━━ Exercise inputs ━━

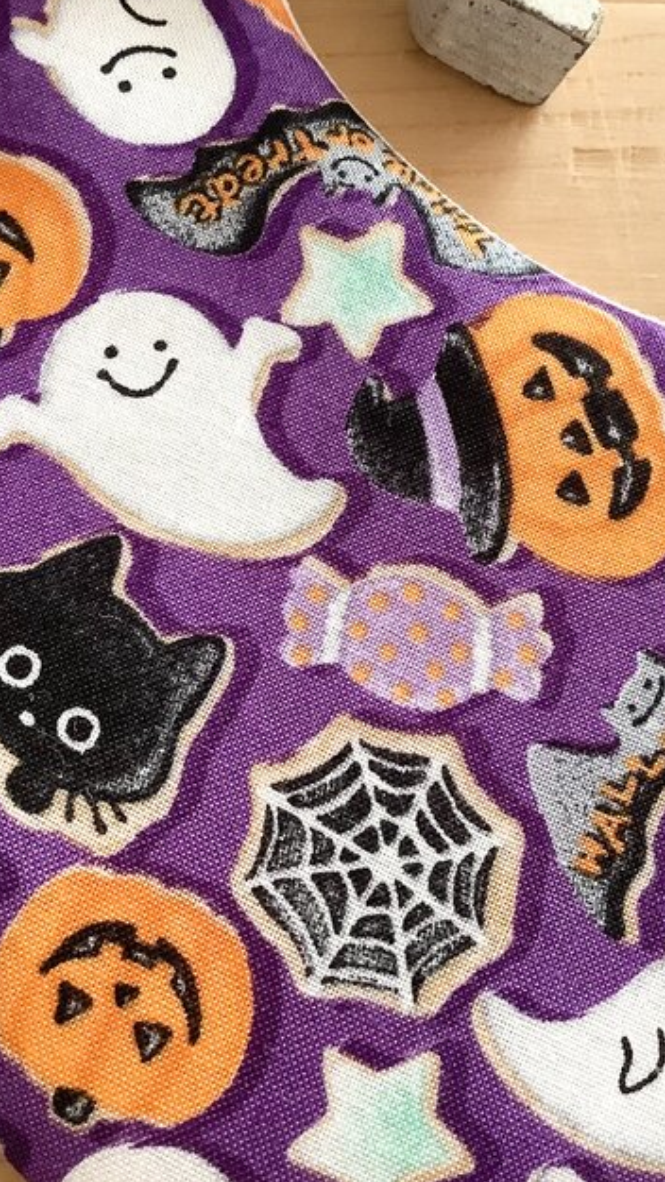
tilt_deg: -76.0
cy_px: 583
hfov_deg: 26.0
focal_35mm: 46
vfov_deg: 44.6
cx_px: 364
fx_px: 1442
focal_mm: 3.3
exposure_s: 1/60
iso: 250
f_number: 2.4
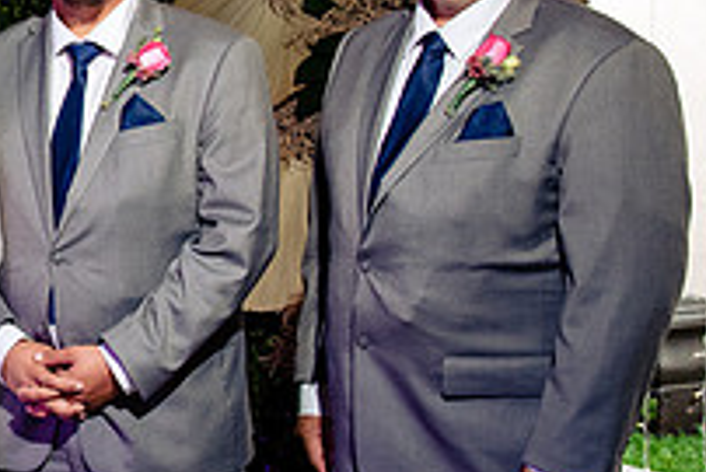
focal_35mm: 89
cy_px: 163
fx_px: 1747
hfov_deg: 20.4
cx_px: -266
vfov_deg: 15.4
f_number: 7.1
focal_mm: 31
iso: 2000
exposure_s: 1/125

━━━
━━ Exercise inputs ━━

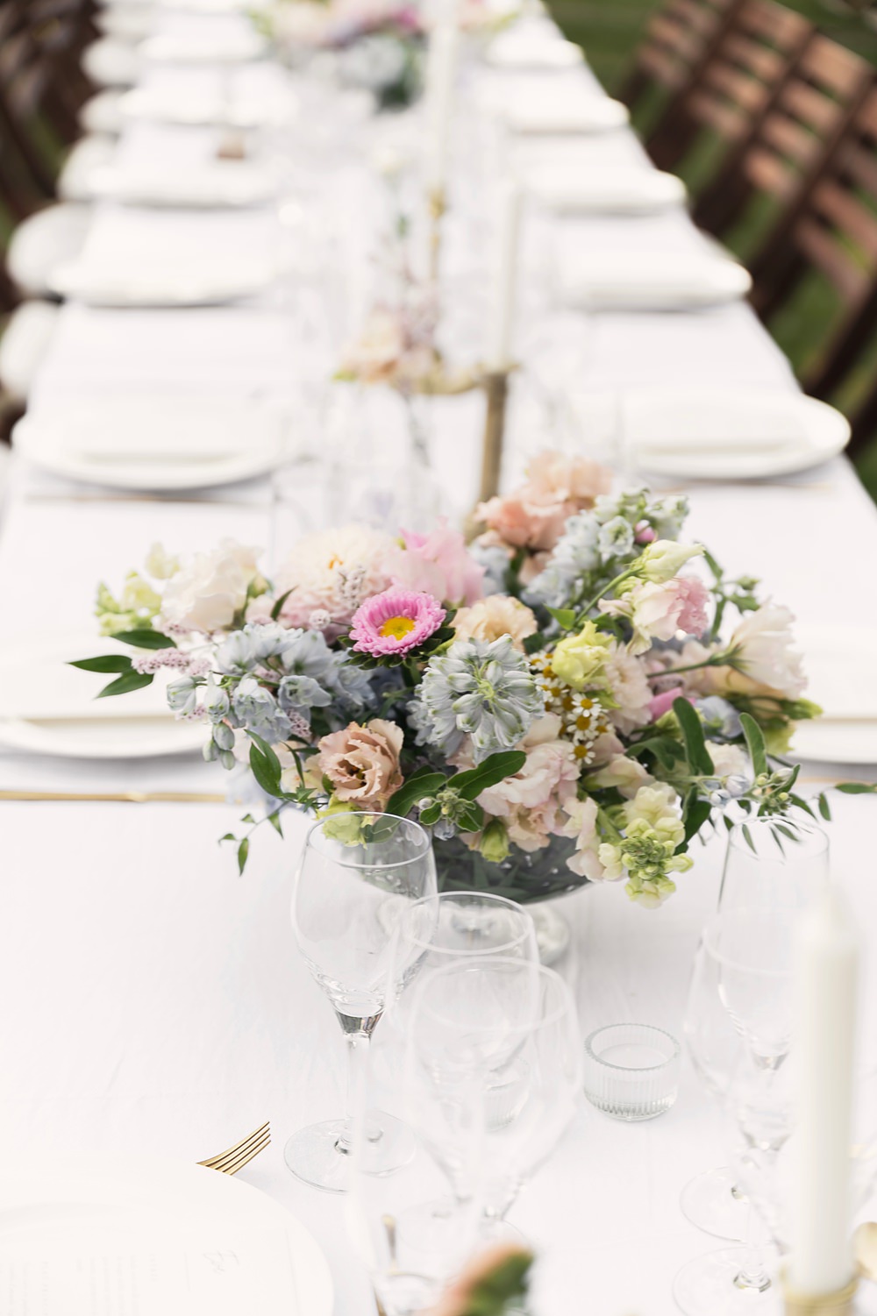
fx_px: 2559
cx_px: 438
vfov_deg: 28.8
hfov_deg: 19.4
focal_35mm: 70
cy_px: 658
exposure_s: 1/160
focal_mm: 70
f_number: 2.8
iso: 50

━━━
━━ Exercise inputs ━━

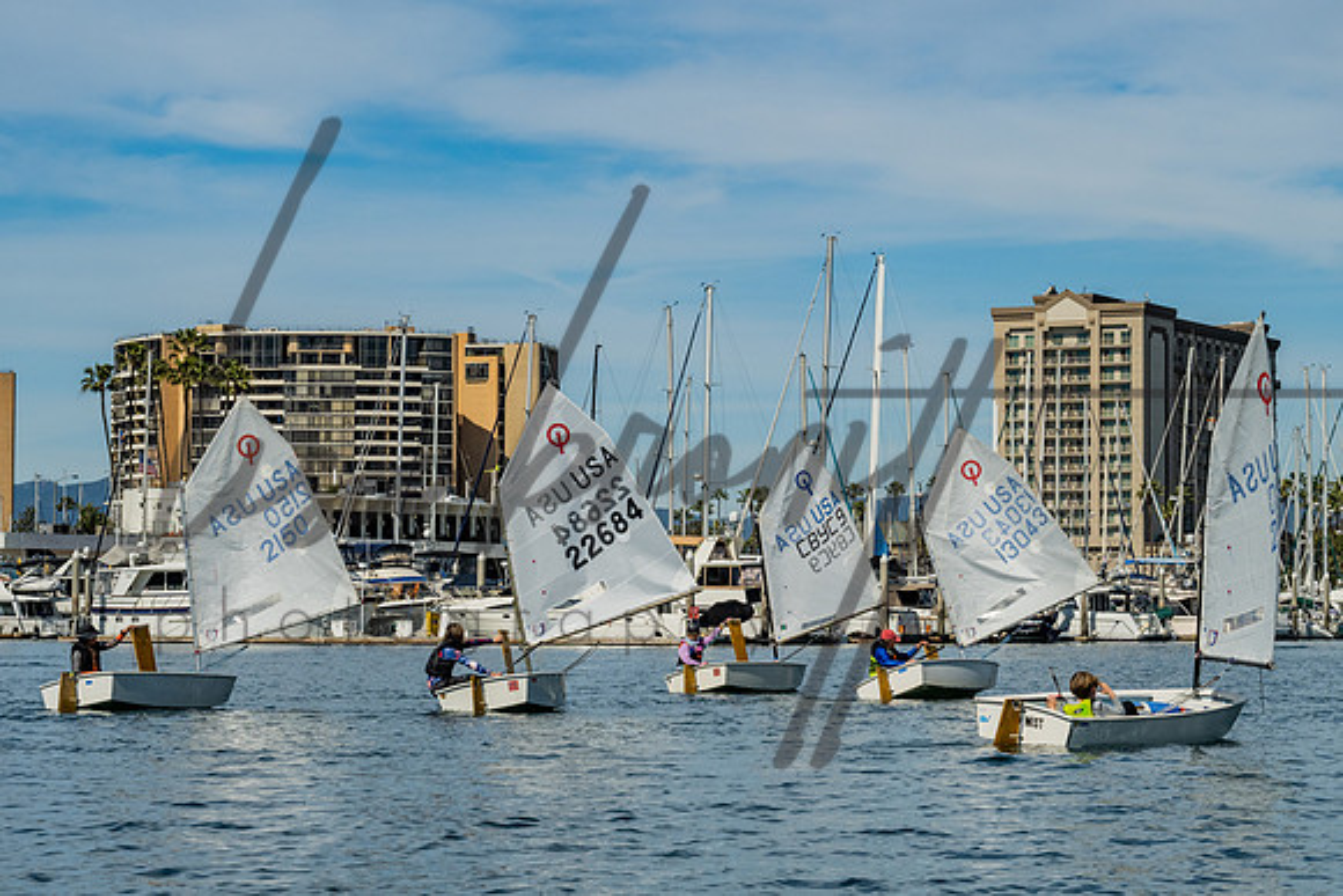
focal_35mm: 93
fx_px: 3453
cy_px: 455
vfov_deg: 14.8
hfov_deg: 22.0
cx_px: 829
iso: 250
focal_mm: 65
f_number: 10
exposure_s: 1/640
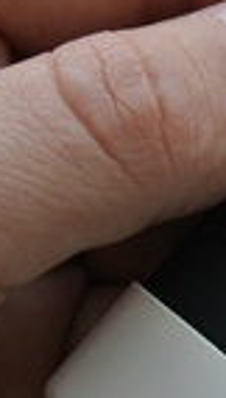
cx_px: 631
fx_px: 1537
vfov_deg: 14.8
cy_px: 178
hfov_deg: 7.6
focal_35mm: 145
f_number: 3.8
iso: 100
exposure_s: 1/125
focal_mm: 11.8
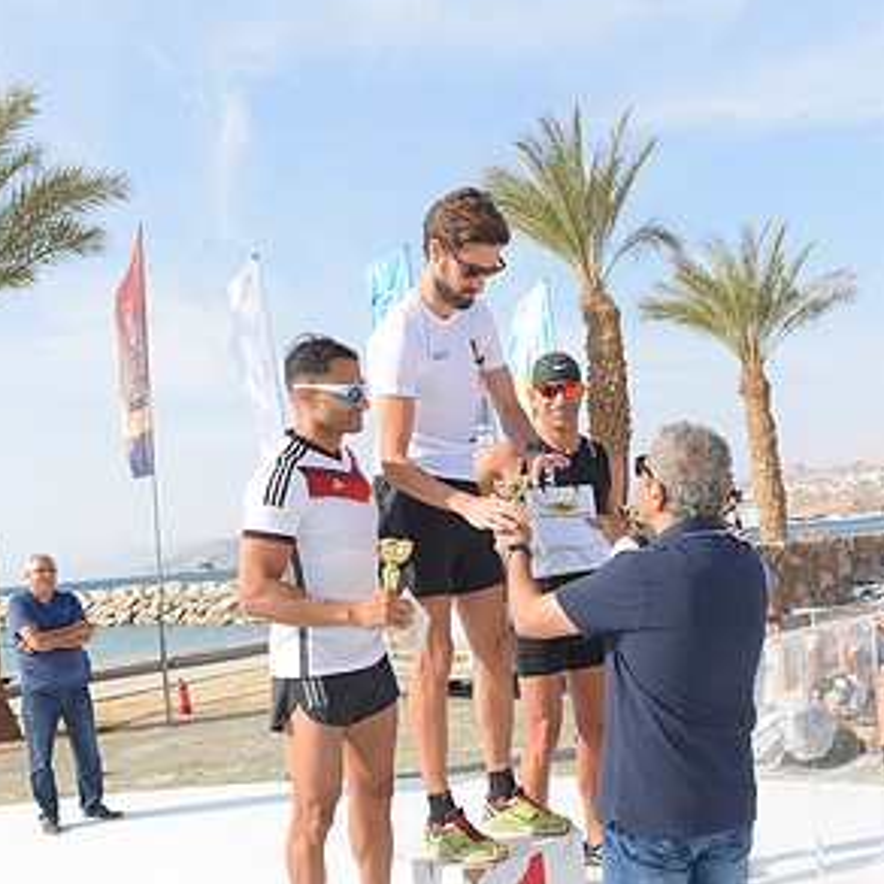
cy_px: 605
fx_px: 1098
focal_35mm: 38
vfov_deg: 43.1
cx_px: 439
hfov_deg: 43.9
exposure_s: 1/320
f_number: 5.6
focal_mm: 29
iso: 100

━━━

Assignment
Retype only the lines above from the one with "tilt_deg: -76.0" through the one with "f_number: 7.1", exactly and with both ends. Images stay out.

Answer box
tilt_deg: -76.0
cy_px: 583
hfov_deg: 26.0
focal_35mm: 46
vfov_deg: 44.6
cx_px: 364
fx_px: 1442
focal_mm: 3.3
exposure_s: 1/60
iso: 250
f_number: 2.4
focal_35mm: 89
cy_px: 163
fx_px: 1747
hfov_deg: 20.4
cx_px: -266
vfov_deg: 15.4
f_number: 7.1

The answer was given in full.